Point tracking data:
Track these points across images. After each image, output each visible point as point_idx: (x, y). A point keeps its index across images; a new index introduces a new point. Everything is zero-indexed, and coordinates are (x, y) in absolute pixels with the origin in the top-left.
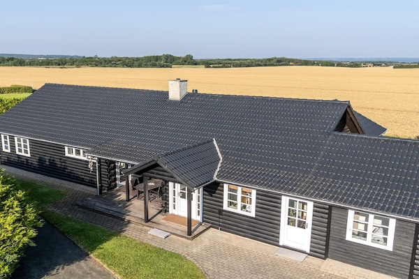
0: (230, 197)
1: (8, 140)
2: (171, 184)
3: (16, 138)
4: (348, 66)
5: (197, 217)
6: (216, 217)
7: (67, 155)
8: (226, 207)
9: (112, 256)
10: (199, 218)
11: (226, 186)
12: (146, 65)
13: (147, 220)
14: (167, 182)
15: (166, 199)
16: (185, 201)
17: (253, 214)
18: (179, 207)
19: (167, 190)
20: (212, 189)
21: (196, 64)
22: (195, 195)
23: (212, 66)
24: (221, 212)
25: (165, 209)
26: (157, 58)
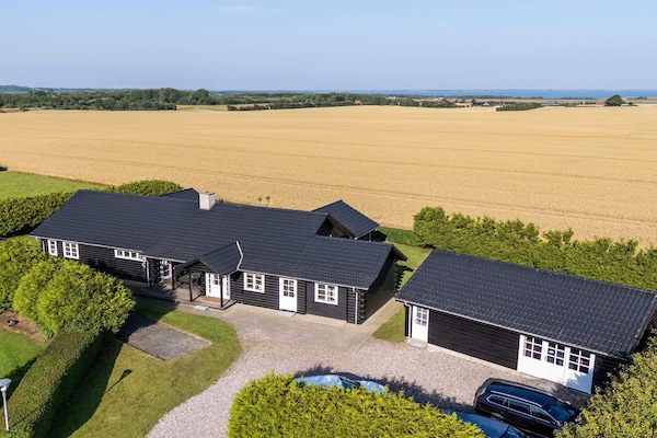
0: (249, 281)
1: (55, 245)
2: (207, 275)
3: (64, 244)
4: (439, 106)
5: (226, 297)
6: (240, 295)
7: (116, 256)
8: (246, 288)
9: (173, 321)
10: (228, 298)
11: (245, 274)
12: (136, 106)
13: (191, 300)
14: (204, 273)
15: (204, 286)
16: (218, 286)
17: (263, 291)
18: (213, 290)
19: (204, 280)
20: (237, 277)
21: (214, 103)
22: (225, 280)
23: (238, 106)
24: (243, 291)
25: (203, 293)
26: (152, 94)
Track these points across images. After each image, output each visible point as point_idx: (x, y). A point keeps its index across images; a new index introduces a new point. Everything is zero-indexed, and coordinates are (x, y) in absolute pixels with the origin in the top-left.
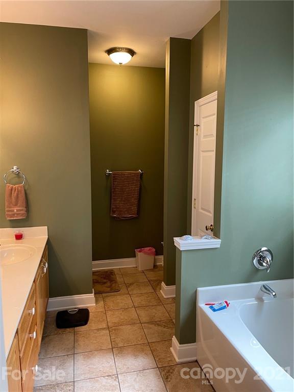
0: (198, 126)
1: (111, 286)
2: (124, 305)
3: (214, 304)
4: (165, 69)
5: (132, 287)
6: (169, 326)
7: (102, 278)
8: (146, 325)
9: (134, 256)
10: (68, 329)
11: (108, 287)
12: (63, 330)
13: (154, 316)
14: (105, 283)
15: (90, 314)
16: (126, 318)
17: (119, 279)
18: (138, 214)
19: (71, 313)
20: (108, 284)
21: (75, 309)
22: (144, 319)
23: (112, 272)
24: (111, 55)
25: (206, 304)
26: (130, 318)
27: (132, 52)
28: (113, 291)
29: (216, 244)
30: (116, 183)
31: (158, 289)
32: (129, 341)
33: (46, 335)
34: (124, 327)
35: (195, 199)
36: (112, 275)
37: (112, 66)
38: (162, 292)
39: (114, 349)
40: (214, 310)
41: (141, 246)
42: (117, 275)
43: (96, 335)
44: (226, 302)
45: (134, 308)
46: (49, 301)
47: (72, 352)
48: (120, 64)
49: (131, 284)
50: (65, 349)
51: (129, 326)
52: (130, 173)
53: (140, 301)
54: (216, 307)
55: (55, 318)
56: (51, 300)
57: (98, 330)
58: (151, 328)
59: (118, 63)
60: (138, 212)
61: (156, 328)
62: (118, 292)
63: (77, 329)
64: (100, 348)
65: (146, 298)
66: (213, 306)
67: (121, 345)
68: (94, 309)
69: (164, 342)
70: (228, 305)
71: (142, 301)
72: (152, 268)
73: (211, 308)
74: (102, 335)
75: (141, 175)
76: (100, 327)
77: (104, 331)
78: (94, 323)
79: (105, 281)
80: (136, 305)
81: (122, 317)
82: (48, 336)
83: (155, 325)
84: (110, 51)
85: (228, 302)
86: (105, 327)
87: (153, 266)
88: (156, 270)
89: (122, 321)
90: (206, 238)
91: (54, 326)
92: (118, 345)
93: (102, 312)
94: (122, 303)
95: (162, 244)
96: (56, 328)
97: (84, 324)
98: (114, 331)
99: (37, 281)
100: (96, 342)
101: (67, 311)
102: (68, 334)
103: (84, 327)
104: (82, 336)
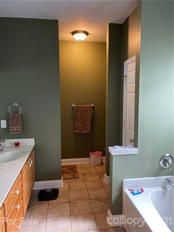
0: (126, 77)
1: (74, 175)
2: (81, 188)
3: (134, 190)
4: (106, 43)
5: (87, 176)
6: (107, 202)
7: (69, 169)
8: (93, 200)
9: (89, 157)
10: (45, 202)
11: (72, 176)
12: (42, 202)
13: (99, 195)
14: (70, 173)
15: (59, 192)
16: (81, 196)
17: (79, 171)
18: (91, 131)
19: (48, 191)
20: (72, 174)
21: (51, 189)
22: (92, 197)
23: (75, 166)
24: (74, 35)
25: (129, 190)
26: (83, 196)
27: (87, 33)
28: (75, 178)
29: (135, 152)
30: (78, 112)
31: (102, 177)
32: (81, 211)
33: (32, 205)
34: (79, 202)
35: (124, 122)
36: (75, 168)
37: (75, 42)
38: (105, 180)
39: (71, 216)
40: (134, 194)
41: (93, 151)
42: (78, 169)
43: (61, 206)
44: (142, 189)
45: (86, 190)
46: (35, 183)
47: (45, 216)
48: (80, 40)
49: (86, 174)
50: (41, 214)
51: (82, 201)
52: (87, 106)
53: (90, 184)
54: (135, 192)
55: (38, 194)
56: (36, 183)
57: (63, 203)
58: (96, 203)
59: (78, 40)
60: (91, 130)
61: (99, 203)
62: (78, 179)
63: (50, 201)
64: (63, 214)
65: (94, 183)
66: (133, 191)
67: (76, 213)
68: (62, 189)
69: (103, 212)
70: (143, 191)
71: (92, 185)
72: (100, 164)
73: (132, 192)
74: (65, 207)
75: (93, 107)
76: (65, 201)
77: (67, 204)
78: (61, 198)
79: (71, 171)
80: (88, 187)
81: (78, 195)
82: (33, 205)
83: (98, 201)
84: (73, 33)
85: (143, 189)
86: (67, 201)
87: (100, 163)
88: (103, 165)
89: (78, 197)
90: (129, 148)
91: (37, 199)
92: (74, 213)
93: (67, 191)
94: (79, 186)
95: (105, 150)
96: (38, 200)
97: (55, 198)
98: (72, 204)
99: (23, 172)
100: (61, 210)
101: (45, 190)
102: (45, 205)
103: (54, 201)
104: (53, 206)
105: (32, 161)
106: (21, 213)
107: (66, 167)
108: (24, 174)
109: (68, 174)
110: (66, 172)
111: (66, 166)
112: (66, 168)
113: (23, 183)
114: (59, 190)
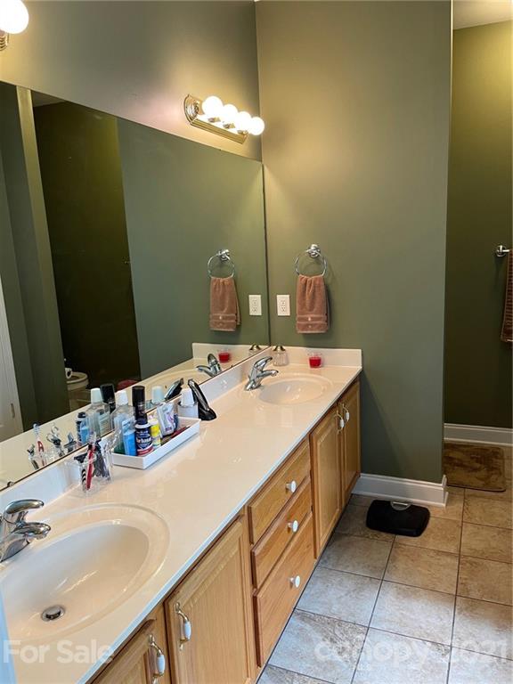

(The problem) Can you reproduce everything from the start of the data down through the line with "26: (152, 94)", changing "zero-indexed" to "0-based" and leaving all else as it is? Omit the pictures from your answer.

(Answer to this problem)
Track these points across images. After each image, output each visible point as point_idx: (x, y). A point keeps its index across images; a new index introduces a new point. Everything is 0-based, and coordinates are (x, y) in absolute pixels with the origin in the top-left.
0: (230, 197)
1: (8, 140)
2: (171, 184)
3: (16, 138)
4: (348, 66)
5: (197, 217)
6: (216, 217)
7: (67, 155)
8: (226, 207)
9: (112, 256)
10: (199, 218)
11: (226, 186)
12: (146, 65)
13: (147, 220)
14: (167, 182)
15: (166, 199)
16: (185, 201)
17: (253, 214)
18: (179, 207)
19: (167, 190)
20: (212, 189)
21: (196, 64)
22: (195, 195)
23: (212, 66)
24: (221, 212)
25: (165, 209)
26: (157, 58)
0: (249, 281)
1: (55, 245)
2: (207, 275)
3: (64, 244)
4: (439, 106)
5: (226, 297)
6: (240, 295)
7: (116, 256)
8: (246, 288)
9: (173, 321)
10: (228, 298)
11: (245, 274)
12: (136, 106)
13: (191, 300)
14: (204, 273)
15: (204, 286)
16: (218, 286)
17: (263, 291)
18: (213, 290)
19: (204, 280)
20: (237, 277)
21: (214, 103)
22: (225, 280)
23: (238, 106)
24: (243, 291)
25: (203, 293)
26: (152, 94)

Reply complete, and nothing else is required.